# Driving by campervan



## MarKus RoI (Jun 29, 2016)

Hi, I will drive from Cherbourg to Torrevieja by campervan next month. Any suggestions on where to stay, especially between Bourdeaux and Zaragoza, but all suggestions welcome


----------



## ccm47 (Oct 15, 2013)

I assume you intend stopping at or before Bordeaux. If so then turn east at Bordeaux heading towards Toulouse, this will take you on the Autoroute des deux mers for about half an hour. At Langon turn off the motorway and take the N234 and is the direct route down to Aire sur l'Adour and runs parallel to the motorway but is straight and free. At Aire go back on the motorway towards Pau (thus avoiding the worst bends). From Pau go down to Zaragossa via the Col de Somport. Total journey time in a car 6 hours or so, perhaps an hour longer in a big van, but our horses had no difficulty in a lorry when we took them down and back.
Motorway is chargeable in France but free, and much improved, in Spain.
You can stop a camper in almost all of the villages in France, you just take your pick. Look for aire de camping car signs. This one is at Langon 33 https://www.campingcardhotes.fr/aire-chateau-haut-peyrous-202. In Spain there are stopping areas a few kms down the road from the Tunel de Somport. Mainly on the left of the road. We regularly do the journey and stop at Zaragoza's camp site - really nice and the restaurant on site is reasonable. Once at Zaragoza we head to Valencia, Murcia etc. 

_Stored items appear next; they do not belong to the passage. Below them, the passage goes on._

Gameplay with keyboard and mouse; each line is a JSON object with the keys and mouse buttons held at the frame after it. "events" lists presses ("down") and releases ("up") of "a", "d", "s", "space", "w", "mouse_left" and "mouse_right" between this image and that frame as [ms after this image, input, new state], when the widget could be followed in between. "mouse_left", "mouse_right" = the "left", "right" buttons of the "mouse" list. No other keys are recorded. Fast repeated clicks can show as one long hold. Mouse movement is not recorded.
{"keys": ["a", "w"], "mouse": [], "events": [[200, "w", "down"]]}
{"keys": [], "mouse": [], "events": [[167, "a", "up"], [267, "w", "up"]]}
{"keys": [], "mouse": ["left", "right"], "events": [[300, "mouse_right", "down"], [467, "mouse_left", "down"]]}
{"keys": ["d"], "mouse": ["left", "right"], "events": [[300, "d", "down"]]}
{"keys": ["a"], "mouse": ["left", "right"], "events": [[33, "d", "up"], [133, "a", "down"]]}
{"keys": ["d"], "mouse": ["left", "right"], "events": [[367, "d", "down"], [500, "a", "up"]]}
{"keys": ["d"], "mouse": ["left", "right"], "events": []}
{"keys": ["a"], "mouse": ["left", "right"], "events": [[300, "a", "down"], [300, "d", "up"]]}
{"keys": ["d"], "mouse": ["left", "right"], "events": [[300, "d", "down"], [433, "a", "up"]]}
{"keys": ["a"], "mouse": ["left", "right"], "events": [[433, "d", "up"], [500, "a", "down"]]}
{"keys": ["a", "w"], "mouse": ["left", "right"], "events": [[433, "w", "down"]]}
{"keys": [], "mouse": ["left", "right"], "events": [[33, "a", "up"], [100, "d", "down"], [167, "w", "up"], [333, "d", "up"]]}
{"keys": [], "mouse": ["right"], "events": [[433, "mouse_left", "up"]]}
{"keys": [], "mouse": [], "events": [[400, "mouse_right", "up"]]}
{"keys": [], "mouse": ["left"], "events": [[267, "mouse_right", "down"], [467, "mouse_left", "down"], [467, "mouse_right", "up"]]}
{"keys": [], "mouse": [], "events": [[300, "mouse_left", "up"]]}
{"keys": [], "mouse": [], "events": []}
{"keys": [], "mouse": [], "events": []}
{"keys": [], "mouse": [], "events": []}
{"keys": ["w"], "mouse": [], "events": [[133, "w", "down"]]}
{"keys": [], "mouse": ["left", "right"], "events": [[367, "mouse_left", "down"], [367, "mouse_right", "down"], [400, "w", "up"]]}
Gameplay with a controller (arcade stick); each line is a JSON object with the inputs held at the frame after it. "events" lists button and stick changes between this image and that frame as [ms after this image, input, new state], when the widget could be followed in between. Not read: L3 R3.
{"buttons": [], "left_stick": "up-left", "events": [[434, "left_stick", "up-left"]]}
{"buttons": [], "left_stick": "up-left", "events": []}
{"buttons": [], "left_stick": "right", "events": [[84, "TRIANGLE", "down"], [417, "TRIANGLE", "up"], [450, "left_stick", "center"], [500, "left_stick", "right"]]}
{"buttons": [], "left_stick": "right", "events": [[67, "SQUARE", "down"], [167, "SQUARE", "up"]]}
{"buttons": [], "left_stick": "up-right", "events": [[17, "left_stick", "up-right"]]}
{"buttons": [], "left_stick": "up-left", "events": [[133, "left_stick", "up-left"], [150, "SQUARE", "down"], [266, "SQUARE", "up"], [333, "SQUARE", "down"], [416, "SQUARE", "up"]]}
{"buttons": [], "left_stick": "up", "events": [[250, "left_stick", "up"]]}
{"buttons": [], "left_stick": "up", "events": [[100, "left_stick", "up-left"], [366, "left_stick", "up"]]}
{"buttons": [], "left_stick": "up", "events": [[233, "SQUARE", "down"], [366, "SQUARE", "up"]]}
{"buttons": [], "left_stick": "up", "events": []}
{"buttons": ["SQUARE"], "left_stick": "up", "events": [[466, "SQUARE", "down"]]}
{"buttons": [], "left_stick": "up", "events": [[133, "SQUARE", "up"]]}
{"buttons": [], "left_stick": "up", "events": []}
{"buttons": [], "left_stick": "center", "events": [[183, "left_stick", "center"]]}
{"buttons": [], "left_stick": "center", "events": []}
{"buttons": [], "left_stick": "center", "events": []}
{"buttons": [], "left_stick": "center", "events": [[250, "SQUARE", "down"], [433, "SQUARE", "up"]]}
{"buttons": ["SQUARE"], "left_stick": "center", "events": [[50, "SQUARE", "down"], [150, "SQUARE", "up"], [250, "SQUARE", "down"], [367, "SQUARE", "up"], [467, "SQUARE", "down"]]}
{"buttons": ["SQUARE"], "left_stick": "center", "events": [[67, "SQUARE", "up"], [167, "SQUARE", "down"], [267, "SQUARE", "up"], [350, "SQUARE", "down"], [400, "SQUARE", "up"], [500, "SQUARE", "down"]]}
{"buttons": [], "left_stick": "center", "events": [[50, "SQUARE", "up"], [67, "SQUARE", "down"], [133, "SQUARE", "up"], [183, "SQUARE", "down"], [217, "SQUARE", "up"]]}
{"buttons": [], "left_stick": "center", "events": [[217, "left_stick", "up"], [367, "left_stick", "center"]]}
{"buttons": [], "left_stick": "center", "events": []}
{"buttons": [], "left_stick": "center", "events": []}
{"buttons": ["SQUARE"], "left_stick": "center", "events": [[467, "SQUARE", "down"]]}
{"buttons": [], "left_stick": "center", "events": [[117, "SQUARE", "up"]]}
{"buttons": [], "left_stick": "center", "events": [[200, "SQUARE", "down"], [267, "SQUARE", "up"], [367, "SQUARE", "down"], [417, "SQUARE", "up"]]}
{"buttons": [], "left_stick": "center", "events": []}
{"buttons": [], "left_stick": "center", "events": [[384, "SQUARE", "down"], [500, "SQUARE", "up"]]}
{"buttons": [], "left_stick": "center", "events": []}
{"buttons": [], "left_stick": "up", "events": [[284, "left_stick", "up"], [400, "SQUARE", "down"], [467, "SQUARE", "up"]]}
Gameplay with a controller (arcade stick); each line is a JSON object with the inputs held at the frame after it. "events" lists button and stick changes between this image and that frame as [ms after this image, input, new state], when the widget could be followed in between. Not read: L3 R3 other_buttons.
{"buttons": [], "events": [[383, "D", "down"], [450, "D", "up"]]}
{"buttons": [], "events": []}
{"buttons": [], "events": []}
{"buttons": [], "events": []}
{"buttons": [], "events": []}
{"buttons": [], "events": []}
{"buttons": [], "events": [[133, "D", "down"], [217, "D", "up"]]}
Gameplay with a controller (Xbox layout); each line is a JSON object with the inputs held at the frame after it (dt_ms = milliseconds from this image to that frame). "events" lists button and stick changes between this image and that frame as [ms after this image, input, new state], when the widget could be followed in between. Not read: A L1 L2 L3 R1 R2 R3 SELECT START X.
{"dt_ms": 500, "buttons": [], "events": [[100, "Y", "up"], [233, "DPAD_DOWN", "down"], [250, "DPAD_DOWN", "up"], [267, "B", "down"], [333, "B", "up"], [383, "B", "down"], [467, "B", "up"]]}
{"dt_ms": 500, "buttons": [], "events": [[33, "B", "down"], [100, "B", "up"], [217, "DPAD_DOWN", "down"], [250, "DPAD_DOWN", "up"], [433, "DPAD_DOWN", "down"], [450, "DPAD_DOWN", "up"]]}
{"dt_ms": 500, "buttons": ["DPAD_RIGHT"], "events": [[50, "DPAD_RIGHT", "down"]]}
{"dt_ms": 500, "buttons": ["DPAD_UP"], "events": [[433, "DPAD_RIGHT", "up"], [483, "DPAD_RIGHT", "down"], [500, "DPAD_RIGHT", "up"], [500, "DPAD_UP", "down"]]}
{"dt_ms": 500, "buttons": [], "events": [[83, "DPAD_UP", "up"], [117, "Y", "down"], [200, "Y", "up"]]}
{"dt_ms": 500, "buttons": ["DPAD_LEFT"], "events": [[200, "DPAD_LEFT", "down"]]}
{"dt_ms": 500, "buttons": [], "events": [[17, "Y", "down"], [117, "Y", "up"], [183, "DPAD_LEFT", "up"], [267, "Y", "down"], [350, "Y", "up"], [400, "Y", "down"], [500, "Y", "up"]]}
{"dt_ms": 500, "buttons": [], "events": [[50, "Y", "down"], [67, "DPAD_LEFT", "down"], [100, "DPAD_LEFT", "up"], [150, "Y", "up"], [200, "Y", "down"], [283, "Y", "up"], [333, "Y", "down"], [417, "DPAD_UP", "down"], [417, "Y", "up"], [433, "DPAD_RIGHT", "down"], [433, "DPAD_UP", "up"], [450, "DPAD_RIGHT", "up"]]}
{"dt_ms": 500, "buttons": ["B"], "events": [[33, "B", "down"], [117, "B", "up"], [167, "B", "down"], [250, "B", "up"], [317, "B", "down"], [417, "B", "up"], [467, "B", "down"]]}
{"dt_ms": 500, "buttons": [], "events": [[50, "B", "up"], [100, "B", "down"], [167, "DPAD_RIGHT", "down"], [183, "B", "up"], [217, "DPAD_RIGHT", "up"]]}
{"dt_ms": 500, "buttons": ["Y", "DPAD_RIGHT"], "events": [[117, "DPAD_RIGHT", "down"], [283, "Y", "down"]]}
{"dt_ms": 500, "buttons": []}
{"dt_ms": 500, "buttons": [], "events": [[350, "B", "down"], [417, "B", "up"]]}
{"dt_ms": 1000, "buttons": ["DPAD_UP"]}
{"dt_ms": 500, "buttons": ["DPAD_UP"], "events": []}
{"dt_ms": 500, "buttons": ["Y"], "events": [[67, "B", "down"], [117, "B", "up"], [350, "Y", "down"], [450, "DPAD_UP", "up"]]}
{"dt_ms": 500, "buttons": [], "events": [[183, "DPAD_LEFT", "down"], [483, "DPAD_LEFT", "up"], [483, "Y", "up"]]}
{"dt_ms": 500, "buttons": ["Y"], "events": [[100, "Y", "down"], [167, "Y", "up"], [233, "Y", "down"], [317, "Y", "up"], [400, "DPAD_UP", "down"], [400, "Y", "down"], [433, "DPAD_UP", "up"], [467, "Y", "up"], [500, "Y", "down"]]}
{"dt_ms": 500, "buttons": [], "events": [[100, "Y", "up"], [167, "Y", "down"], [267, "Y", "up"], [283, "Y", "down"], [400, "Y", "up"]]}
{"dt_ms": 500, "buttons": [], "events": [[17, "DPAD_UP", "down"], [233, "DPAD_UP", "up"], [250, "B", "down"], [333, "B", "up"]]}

N.B. Do not overnight on any of the motorway stops as these get targeted by criminals.


----------



## MarKus RoI (Jun 29, 2016)

Thanks a million ccm47, very useful answer. Are aire de camping car safe for night stay?


----------



## ccm47 (Oct 15, 2013)

I have not heard of any major problems with the aires de camping cars in French towns or villages. Some are in really pleasant locations, others just outside the main drag of the town but are generally where they are overlooked by passing drivers or residents so that they are not isolated. Many are within easy walking distance of a general store, and restaurant though the link I gave you is for one at a wine chateau.


----------



## MarKus RoI (Jun 29, 2016)

Thank you, I'm happy to hear that.


----------



## Simon22 (May 22, 2015)

MarKus RoI said:


> Hi, I will drive from Cherbourg to Torrevieja by campervan next month. Any suggestions on where to stay, especially between Bourdeaux and Zaragoza, but all suggestions welcome


We stopped in Pau and then went over the Pyrenees! Yes in a camper van! lol

It was great if a little worrying as there was very little traffic.
Found my original post http://www.expatforum.com/expats/sp...n/742410-moving-spain-help-2.html#post7355737


----------



## Poloboy (Jun 30, 2015)

Would love to hear how your journey goes MarKus as it is something we plan to do in the future. Please keep us updated


----------



## caromac (Nov 16, 2008)

A lot of people do this journey - there is loads of info on clubmotorhome about aires / area de servicio Aurocaravanas in both France and Spain. Happy travels


----------